(CNN) — There will be two crucial court hearings Friday in the ongoing battle over Jahi McMath, a 13-year-old girl on a ventilator who has been declared dead by doctors.
A settlement hearing is expected in federal court and another hearing is scheduled in state court, court officials said.
In federal court, a magistrate will oversee mandatory talks between representatives of Children's Hospital Oakland and the family of Jahi McMath,CNN affiliate KTVU reported.
In state court, also Friday morning, an Alameda County judge, will be talking to both sides about the controversial issue that has become a national news story.
All this comes as a deadline looms. A judge has ruled that Jahi can be cut off a ventilator at 5 p.m. (8 p.m. ET) on January 7.

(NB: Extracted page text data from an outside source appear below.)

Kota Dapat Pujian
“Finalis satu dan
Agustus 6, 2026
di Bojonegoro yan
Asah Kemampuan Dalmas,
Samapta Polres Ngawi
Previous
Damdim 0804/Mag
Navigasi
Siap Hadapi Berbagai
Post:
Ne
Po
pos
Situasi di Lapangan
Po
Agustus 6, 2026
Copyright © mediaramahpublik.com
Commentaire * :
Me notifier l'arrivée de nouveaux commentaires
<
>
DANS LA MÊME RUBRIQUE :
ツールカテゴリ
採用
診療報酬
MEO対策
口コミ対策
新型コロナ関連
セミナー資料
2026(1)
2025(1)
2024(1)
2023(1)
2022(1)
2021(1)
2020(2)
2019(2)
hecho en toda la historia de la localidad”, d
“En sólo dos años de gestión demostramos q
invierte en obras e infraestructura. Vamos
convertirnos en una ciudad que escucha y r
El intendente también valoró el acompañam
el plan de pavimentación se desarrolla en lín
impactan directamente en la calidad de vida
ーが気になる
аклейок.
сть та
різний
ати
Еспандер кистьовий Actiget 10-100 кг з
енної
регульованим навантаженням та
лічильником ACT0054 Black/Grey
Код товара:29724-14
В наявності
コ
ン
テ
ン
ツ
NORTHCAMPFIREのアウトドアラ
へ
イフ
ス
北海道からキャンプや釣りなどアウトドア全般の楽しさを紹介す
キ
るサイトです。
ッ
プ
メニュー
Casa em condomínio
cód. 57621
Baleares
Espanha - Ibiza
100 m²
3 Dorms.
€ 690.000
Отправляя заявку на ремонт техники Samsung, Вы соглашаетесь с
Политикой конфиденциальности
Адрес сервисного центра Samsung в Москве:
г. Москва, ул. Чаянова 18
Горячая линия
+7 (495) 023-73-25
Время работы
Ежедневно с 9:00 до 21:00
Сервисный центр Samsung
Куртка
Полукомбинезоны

Last month, Jahi had surgery to remove her tonsils, adenoids and extra sinus tissue. Doctors had recommended the surgery to treat pediatric obstructive sleep apnea, a condition that made her stop breathing in her sleep and caused other medical problems.
Before the surgery, Jahi said she was worried that she would never wake up, according to her uncle. She seemed fine after the surgery and asked for a Popsicle because her throat hurt.
It wasn't long before something went terribly wrong. In the intensive care unit, the girl began bleeding profusely -- an image that her mother told CNN would be forever seared in her mind.
According to family members, Jahi went into cardiac arrest. Days later, she was declared brain dead.
Hospital officials have said privacy laws prevent them from discussing details of the case.
The family of Terri Schiavo has joined the battle recently.
"Together with our team of experts, Terri's Network believes Jahi's case is representative of a very deep problem within the U.S. healthcare system -- particularly those issues surrounding the deaths of patients within the confines of hospital corporations, which have a vested financial interest in discontinuing life," the Terri Schiavo Life & Hope Network said in a prepared statement.
The organization said it has been overseeing the efforts of several groups to help get Jahi transferred out of Children's Hospital Oakland and brought "to a safe place."
Jahi's family said Tuesday it had found a facility in New York willing to take her. The Oakland hospital "refused to agree to allow us to proceed in that matter," Jahi's uncle Omari Sealey said.
The hospital denied the accusation.
"We have done everything to assist the family of Jahi McMath in their quest to take the deceased body of their daughter to another medical facility," hospital spokesman Sam Singer said.
"To date, they have been unwilling or unable to provide a physician to perform the procedures necessary, transportation, or a facility that would accept a dead person on a ventilator. Our hearts and thoughts go out to them in this tragic situation, but the statements being made by their attorney and some family members are misleading and untrue."
Family attorney Christopher Dolan had accused the hospital of being "hell bent" on ending Jahi's life.
A judge has declared Jahi brain dead as well. Doctors say there's no chance she will come back to life.
Omari Sealey, Jahi's uncle, said Wednesday that the family still hopes to move her to another facility.
He accused the hospital of starving his niece by not using a feeding tube to provide her with nutrients.
Singer said a judge Tuesday had dismissed the family's request for additional medical procedures, including a feeding tube.